ZIEL: Untersuchung des Zusammenhangs zwischen der Anzahl der in den vorangegangenen 12 Monaten gemeldeten VOC und dem Vorhandensein von SCD-bedingten Komplikationen mithilfe eines gemischten Modellierungsansatzes.

METHODEN: Es wurden alle Patienten identifiziert, die zwischen 2008 und 2017 mit einer SCD-Diagnose in der HES-Datenbank des NHS England gemeldet wurden. Detaillierte Follow-up-Daten zur Anzahl der vaso-okklusiven Krisen und zum Auftreten von Komplikationen wurden anhand von ICD-10-Diagnosecodes ausgewertet. Unter der Annahme, dass es kein ungemessenes Confounding gibt, wurde der kausale Effekt von VOCs, die in drei Gruppen (0, 1-2, 3+) kategorisiert wurden, mithilfe von marginalen Strukturmodellen (MSM) für die im Datensatz berichteten Komplikationen geschätzt. Um inverse Behandlungswahrscheinlichkeiten und Zensierungsgewichte (IPTW und IPCW) zu erhalten, wurde die Wahrscheinlichkeit, in jeder VOC-Kategorie zu sein, mit einem multinomialen logistischen Modell geschätzt, und anschließend wurde die Wahrscheinlichkeit, zensiert zu werden, mit einem binären logistischen Modell geschätzt. Die beiden Modelle wurden für Alter, Geschlecht, ethnische Zugehörigkeit und das Auftreten der 20 häufigsten SCD-Komplikationen und -Komorbiditäten in den letzten 12 Monaten im Datensatz angepasst. Gepoolte logistische Regressionen wurden zur Annäherung an das IPW-MSM-Cox-Modell verwendet. E-Werte wurden verwendet, um die Mindeststärke der Assoziation zu bewerten, die ein nicht gemessener Störfaktor sowohl mit der Exposition (VOC) als auch mit dem Ergebnis haben müsste, um die beobachtete Beziehung vollständig zu erklären. Die Unsicherheit in Bezug auf die Größe des E-Werts, der erforderlich ist, um beobachtete Assoziationen zu erklären, wurde durch die Berechnung von Werten sowohl für die Punktschätzung als auch für die untere Grenze des Konfidenzintervalls untersucht.

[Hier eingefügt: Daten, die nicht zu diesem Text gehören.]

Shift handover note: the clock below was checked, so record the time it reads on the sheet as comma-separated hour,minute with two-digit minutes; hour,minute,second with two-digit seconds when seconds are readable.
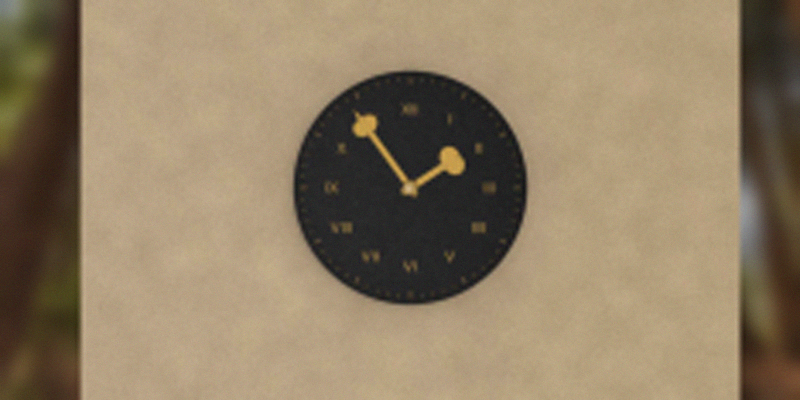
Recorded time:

ERGEBNISSE: Für diese Analyse wurden in der HES-Datenbank insgesamt 15.076 Patienten mit einer Diagnose von SCD identifiziert. Das Durchschnittsalter der Patienten lag bei 30 Jahren und das Verhältnis zwischen Frauen und Männern bei 1,7:1. Wie in Tabelle 1 dargestellt, traten bei den Patienten im Vereinigten Königreich eine Vielzahl von Komplikationen im Zusammenhang mit SCD auf. Einige Komplikationen traten weniger häufig auf als erwartet, insbesondere Beingeschwüre, pulmonale Hypertonie, Osteomyelitis, Priapismus und akute Nierenschädigung (<5 %) (Tabelle 1). Die Hazard Ratio, die mit dem Auftreten von 3+ VOCs gegenüber 0 VOCs im Vorjahr assoziiert ist, wurde für alle identifizierten Komplikationen berechnet und ergab eine HR ≥5 für: Priapismus, Osteomyelitis und akutes Thoraxsyndrom; HR ≥2 bis <5 für: Gallensteine, avaskuläre Nekrose, Sepsis, Kardiomegalie, pulmonale Hypertonie, ZNS-Komplikationen, Beingeschwüre, Zellulitis, Hyposplenismus, Leberkomplikationen und akute Nierenverletzung.

Die E-Werte (Tabelle 1) deuten darauf hin, dass die meisten Ergebnisse robust gegenüber erheblichem ungemessenem Confounding sind, obwohl große Konfidenzintervalle zu kleinen E-Werten für einige Ergebnisse führten (z. B. Beingeschwüre: 3,62 untere Grenze: 1,00). Große E-Werte (>= 3 auf der Grundlage ähnlicher Untersuchungen bei SCD) deuten darauf hin, dass die Ergebnisse robust gegenüber erheblichem, nicht gemessenem Confounding sind, während kleine Werte eine größere Fragilität bedeuten.

ZUSAMMENFASSUNG: Diese Analyse zeigt, dass vaso-okklusive Krisen mit dem Auftreten wichtiger Komplikationen der Sichelzellkrankheit zusammenhängen. Eine Verringerung der jährlichen Inzidenz von VOC kann die fortlaufenden Organschäden und die Morbidität deutlich verringern, aber auch die Lebensqualität der Patienten in Bezug auf diese Erkrankungen verbessern.

Bekanntmachungen

Bailey:Novartis: Beschäftigung. Abioye:Novartis: Beschäftigung. Morgan:HCD Economics: Beschäftigung. Burke:HCD Economics: Beschäftigung. Disher:Cornerstone Research Group: Beschäftigung. Brown:Cornerstone Research Group: Beschäftigung. Bonner:Eckpfeiler Forschungsgruppe: Beschäftigung. Herquelot:HEVA: Beschäftigung. Lamarsalle:HEVA: Beschäftigung. Raguideau:HEVA: Beschäftigung.